Ein Schwerpunkt der Tagung liegt auf dem Thema Ladeinfrastruktur. Während alternative Antriebe vor wenigen Jahren noch vor allem Zukunftsvision waren, rückt inzwischen die konkrete Umsetzung in den Fokus. Modulare Schnellladesysteme – etwa sogenannte Powercube-Lösungen – zeigen, wie flexible Ladeinfrastruktur auf Betriebshöfen realisiert werden kann.

Parallel gewinnen Lithium-Batterien als Schlüsseltechnologie für Nutzfahrzeuge weiter an Bedeutung. Höhere Reichweiten, verkürzte Ladezeiten und zunehmende Marktreife verändern die wirtschaftliche Bewertung elektrisch betriebener Fahrzeuge. Zugleich stellen sich Fragen zur Netzkapazität, Sicherheit und Investitionsplanung.

Der Speditionstag will aufzeigen, welche Fortschritte im vergangenen Jahr erzielt wurden – und wo weiterhin Handlungsbedarf besteht.

Fachkräftemangel bleibt zentrale Herausforderung

Ein zweites zentrales Thema ist der Personalbereich. Der Fachkräftemangel betrifft längst nicht mehr nur Berufskraftfahrerinnen und -fahrer. Auch in Disposition, Fuhrparkmanagement, Werkstätten und im Führungsbereich fehlen qualifizierte Fachkräfte.

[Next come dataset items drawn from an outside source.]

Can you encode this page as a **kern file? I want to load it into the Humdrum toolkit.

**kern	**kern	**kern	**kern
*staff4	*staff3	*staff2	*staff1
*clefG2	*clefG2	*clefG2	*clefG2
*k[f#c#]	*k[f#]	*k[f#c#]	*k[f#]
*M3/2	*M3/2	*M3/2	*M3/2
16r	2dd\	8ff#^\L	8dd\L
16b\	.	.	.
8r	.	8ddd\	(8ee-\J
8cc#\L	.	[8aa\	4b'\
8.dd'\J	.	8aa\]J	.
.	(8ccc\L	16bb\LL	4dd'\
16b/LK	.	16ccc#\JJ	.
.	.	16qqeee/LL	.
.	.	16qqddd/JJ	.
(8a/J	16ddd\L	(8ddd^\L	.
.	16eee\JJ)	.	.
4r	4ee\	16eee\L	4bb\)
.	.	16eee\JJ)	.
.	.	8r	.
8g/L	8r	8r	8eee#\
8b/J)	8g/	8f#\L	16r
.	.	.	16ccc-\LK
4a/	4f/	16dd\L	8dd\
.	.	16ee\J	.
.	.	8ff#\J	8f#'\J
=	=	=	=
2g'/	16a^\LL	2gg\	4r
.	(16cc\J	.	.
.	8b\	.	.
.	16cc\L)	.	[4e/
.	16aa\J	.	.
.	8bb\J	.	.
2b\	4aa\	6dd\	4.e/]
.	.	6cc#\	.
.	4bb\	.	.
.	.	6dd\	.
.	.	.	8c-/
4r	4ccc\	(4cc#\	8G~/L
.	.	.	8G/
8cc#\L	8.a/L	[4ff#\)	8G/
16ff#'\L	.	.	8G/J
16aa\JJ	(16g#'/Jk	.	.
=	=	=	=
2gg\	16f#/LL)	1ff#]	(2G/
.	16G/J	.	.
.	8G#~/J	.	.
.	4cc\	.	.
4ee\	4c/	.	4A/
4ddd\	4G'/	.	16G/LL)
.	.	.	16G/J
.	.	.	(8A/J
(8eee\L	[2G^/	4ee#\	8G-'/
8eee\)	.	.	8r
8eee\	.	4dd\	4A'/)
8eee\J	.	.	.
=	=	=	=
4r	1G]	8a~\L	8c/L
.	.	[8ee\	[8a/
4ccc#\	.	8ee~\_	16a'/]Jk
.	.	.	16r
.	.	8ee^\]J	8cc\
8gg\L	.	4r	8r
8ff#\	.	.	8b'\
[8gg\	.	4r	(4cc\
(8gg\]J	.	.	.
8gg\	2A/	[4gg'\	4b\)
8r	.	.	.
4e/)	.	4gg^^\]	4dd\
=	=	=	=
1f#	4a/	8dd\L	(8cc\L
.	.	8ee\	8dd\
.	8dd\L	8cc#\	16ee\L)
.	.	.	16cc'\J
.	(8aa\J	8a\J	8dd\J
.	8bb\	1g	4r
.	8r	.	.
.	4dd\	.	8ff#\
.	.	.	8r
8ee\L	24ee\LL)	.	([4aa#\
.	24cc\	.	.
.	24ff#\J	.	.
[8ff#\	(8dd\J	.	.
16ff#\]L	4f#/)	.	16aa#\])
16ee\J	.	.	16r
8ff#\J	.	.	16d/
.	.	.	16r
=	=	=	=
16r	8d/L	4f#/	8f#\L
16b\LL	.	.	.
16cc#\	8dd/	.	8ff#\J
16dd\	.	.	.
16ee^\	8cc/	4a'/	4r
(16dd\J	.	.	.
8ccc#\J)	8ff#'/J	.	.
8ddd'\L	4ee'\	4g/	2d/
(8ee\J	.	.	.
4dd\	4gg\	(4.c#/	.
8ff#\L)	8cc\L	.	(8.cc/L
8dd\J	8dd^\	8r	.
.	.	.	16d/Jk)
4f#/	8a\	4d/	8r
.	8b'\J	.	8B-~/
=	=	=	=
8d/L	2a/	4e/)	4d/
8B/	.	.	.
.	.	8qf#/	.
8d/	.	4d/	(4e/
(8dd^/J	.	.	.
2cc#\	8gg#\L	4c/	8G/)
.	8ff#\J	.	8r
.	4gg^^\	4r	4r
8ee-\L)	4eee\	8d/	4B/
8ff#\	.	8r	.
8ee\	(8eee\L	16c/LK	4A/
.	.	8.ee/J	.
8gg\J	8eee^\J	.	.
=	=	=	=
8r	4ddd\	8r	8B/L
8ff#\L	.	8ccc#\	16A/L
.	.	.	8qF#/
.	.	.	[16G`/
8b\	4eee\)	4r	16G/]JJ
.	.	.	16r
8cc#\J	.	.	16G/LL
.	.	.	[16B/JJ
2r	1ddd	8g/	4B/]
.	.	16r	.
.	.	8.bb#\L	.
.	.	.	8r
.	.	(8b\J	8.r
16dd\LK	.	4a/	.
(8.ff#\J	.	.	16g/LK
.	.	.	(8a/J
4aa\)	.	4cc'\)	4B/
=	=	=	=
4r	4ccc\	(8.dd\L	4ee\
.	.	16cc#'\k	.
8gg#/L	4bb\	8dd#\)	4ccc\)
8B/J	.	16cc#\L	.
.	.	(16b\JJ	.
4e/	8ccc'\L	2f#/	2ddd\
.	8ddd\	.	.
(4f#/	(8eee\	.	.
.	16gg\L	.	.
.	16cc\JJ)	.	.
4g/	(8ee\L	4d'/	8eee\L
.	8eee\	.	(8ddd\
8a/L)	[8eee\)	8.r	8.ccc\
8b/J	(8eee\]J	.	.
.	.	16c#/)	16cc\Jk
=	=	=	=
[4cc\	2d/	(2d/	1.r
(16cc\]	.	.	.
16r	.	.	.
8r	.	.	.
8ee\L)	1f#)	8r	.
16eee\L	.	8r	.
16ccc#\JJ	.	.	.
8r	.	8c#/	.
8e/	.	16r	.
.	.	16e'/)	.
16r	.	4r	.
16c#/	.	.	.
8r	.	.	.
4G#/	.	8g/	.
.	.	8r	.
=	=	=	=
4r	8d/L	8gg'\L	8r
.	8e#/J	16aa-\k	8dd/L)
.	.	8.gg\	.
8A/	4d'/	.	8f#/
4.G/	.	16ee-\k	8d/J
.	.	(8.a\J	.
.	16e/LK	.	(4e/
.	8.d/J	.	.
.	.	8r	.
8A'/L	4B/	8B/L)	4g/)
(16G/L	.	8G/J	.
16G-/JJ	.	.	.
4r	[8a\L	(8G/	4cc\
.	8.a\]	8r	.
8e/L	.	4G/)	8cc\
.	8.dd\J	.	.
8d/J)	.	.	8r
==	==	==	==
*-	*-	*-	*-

Gleichzeitig verändern sich die Anforderungen an die Ausbildung. Digitalisierung, alternative Antriebstechnologien und nachhaltige Logistikprozesse erweitern das Berufsbild deutlich. Hinzu kommt die Frage der Unternehmensnachfolge, insbesondere im mittelständisch geprägten Transportgewerbe. Viele Betriebe stehen vor einem Generationenwechsel.

Die Veranstalter setzen daher auf praxisnahe Diskussionen zu modernen Ausbildungsinhalten, Recruiting-Strategien, Employer Branding sowie Führung im Wandel.

Perspektiven für eine zukunftsfähige Logistik

Unter dem Leitgedanken „Zukunft sichern, Wandel gestalten“ soll der Speditionstag über Einzelfragen hinaus ein gemeinsames Zukunftsbild entwickeln. Themen wie Sharing-Modelle oder das sogenannte TruckCharge-Network stehen beispielhaft für neue Kooperationsformen innerhalb der Branche.

Zugleich versteht sich die Veranstaltung als Plattform, um Anliegen der Transport- und Logistikwirtschaft gebündelt in Kommunal-, Landes- und Bundespolitik zu tragen. Auch nach dem Veranstaltungstag soll der Austausch über eine offene Kommunikationsplattform fortgeführt werden.

Mit dem 2. Mitteldeutschen Speditionstag setzen die Veranstalter ein Signal: Die Branche will die Transformation nicht nur begleiten, sondern aktiv gestalten.